Politicians listen to communities that vote, and if these communities make their voices heard on Election Day, their leaders can demand accountability and real policy change. The Campaign for Communities is seeking to empower young and minority voters to help resurrect a public philosophy that restores, rather than denigrates, the values of investment in public initiatives to improve the health, safety and vitality of communities.

EDN's partner organizations have established records of advocacy and engagement in our target communities and are programmatically tied to state and local Latino and African American elected officials, community leaders and organizers. This campaign also connects to the interests of college-age youth in voting for the promise of a better quality of life, rather than the current downward spiral in their prospects for the future. We will walk arm-in-arm into the offices of elected officials after November 4, 2004 to demonstrate the numbers and turn-out of voters through this partnership and the base of support for investing in the development and health of young people and minority communities.

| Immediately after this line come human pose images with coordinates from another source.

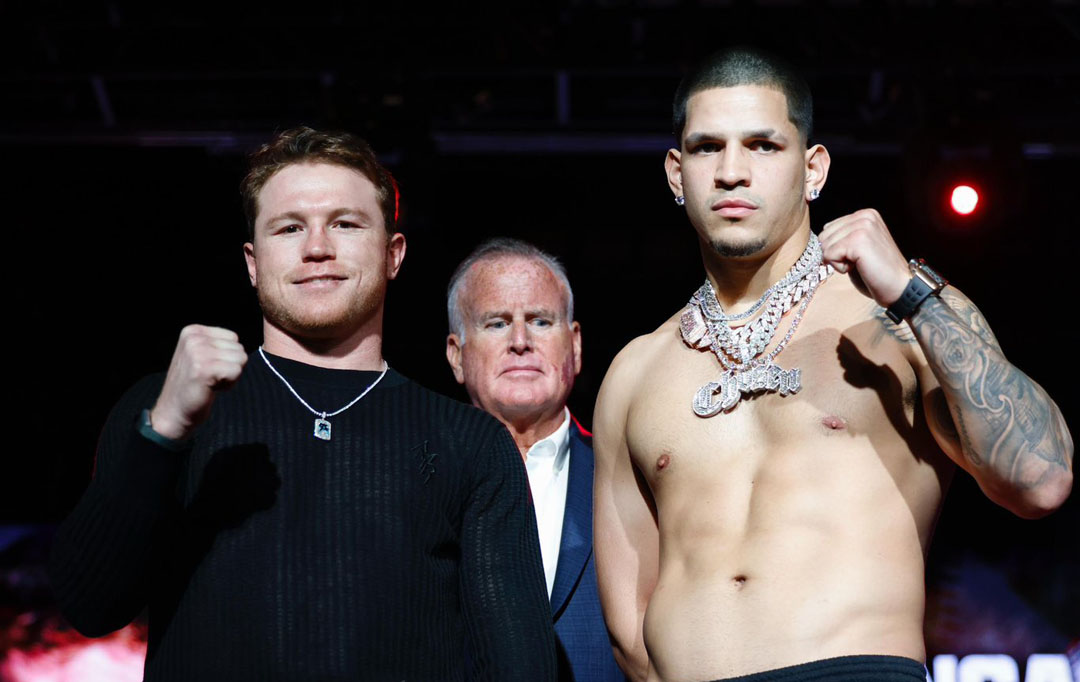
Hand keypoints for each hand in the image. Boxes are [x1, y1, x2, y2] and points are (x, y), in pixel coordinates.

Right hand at [149, 325, 246, 440]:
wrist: (173, 412)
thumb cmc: (192, 386)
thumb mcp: (199, 355)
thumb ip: (217, 344)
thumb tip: (242, 345)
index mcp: (193, 331)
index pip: (233, 338)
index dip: (227, 356)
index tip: (208, 368)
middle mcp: (194, 338)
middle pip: (239, 348)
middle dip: (229, 366)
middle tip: (208, 377)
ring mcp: (198, 352)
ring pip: (240, 360)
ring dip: (230, 376)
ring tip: (209, 382)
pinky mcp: (205, 369)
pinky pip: (236, 372)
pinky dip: (229, 384)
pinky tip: (211, 388)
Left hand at [819, 208, 910, 306]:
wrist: (900, 286)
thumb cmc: (878, 271)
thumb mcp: (860, 246)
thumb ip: (843, 237)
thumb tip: (819, 241)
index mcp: (865, 214)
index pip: (828, 229)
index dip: (836, 248)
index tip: (858, 256)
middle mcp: (865, 216)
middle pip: (824, 236)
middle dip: (835, 254)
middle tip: (859, 262)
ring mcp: (862, 227)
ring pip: (825, 246)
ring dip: (838, 261)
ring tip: (860, 264)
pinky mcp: (858, 240)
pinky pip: (829, 255)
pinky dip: (840, 267)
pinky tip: (859, 267)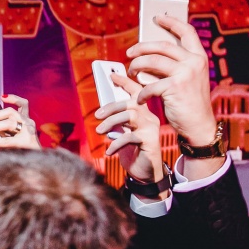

Moreover, our new voters will be on the lists that politicians and campaign strategists target in elections and they will then get calls and mail about the candidates and initiative campaigns that will inform and involve them more in the political process in future elections. With political attention, many will become regular voters and others will climb the ladder of activism. Moreover, Southwest Voter, NAACP National Voter Fund, and Project Vote will have their names for future outreach on their community organizing and issue campaigns. In other words, these new registrants and voters will join the universe of people targeted for community and political organizing campaigns, a first step in the process of becoming more active, engaged citizens.